Le Tribunal administratif de Rennes, saisi d’un recours pour excès de pouvoir contre une exclusion avec sursis de la demi-pension prononcée par le principal d’un collège, constate le désistement d’instance des requérants. Ce désistement est réputé acquis en application de l’article R. 612-5-1 du code de justice administrative, faute pour les parents d’avoir confirmé le maintien de leurs conclusions après y avoir été invités. Le tribunal donne acte de ce désistement par ordonnance, sans examiner le fond du litige, la sanction contestée ayant par ailleurs été retirée par l’administration.
Texte intégral
Vu la procédure suivante :
Par une requête, enregistrée le 5 décembre 2024, M. A... B... et Mme D... B... demandent au tribunal d’annuler la décision du 2 décembre 2024 par laquelle la principale du collège Eugène Guillevic de Saint-Jean-Brevelay a exclu avec sursis leur fils C... B... de la demi-pension, pour une durée de cinq jours ;
Par un mémoire, enregistré le 10 septembre 2025, la rectrice de l’académie de Rennes conclut au non-lieu à statuer.
Elle fait valoir que la sanction contestée a été retirée en cours d’instance à la suite du recours hiérarchique des requérants par décision du 13 décembre 2024.
Le 15 octobre 2025, M. et Mme B... ont été invités, sur le fondement des dispositions de l’article R. 612-5-1 du code de justice administrative, à confirmer expressément, dans le délai d’un mois, le maintien de leurs conclusions.

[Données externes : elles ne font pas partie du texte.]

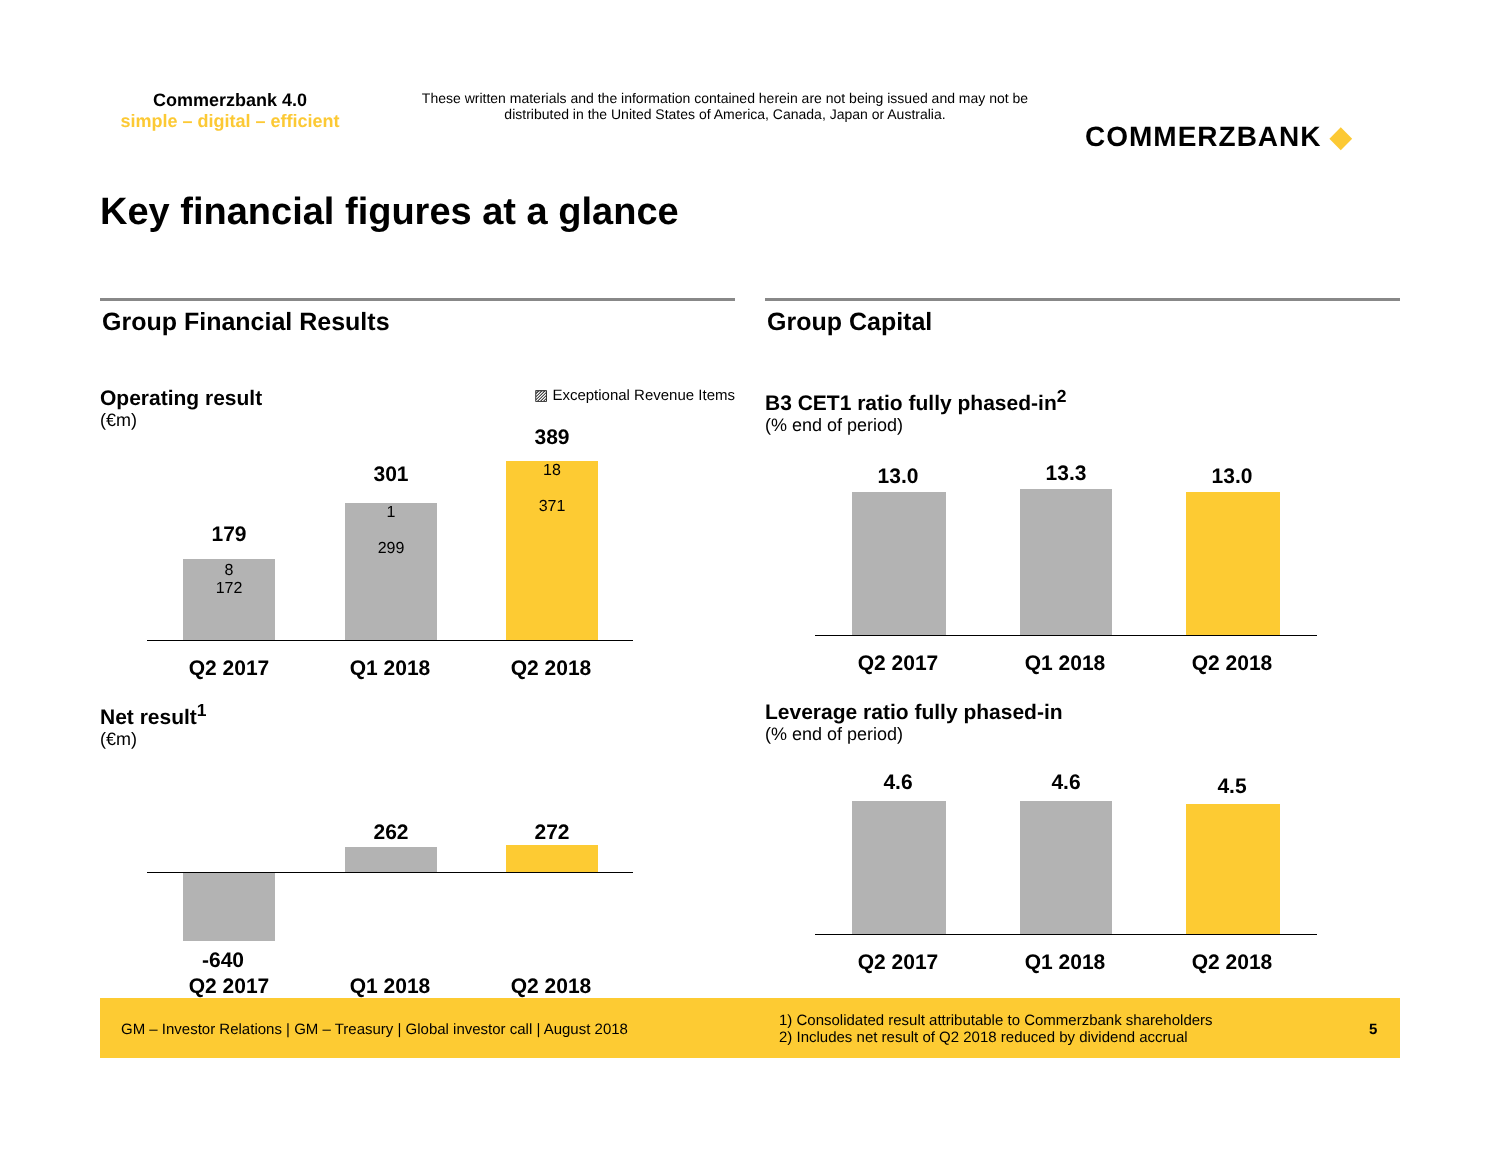Commerzbank 4.0
simple – digital – efficient
These written materials and the information contained herein are not being issued and may not be distributed in the United States of America, Canada, Japan or Australia.
COMMERZBANK ◆
Key financial figures at a glance
Group Financial Results
Operating result
(€m)
▨ Exceptional Revenue Items
8
172
179
1
299
301
18
371
389
Q2 2017 Q1 2018 Q2 2018
Net result<sup>1</sup>
(€m)
262 272
-640
Q2 2017 Q1 2018 Q2 2018
Group Capital
B3 CET1 ratio fully phased-in<sup>2</sup>
(% end of period)
13.0 13.3 13.0
Q2 2017 Q1 2018 Q2 2018
Leverage ratio fully phased-in
(% end of period)
4.6 4.6 4.5
Q2 2017 Q1 2018 Q2 2018
GM – Investor Relations | GM – Treasury | Global investor call | August 2018
1) Consolidated result attributable to Commerzbank shareholders
2) Includes net result of Q2 2018 reduced by dividend accrual
5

Vu les autres pièces du dossier.
Vu le code de justice administrative.
Considérant ce qui suit :
Aux termes de l'article R. 222-1 du code de justice administrative : « (…) les présidents de formation de jugement des tribunaux et des cours et les magistrats ayant une ancienneté minimale de deux ans et ayant atteint au moins le grade de premier conseiller désignés à cet effet par le président de leur juridiction peuvent, par ordonnance (…) : / 1 donner acte des désistements (...). ».
Aux termes de l’article R. 612-5-1 du code de justice administrative : « Lorsque l'état du dossier permet de s'interroger sur l'intérêt que la requête conserve pour son auteur, le président de la formation de jugement ou le président de la chambre chargée de l'instruction, peut inviter le requérant à confirmer expressément le maintien de ses conclusions. La demande qui lui est adressée mentionne que, à défaut de réception de cette confirmation à l'expiration du délai fixé, qui ne peut être inférieur à un mois, il sera réputé s'être désisté de l'ensemble de ses conclusions. ».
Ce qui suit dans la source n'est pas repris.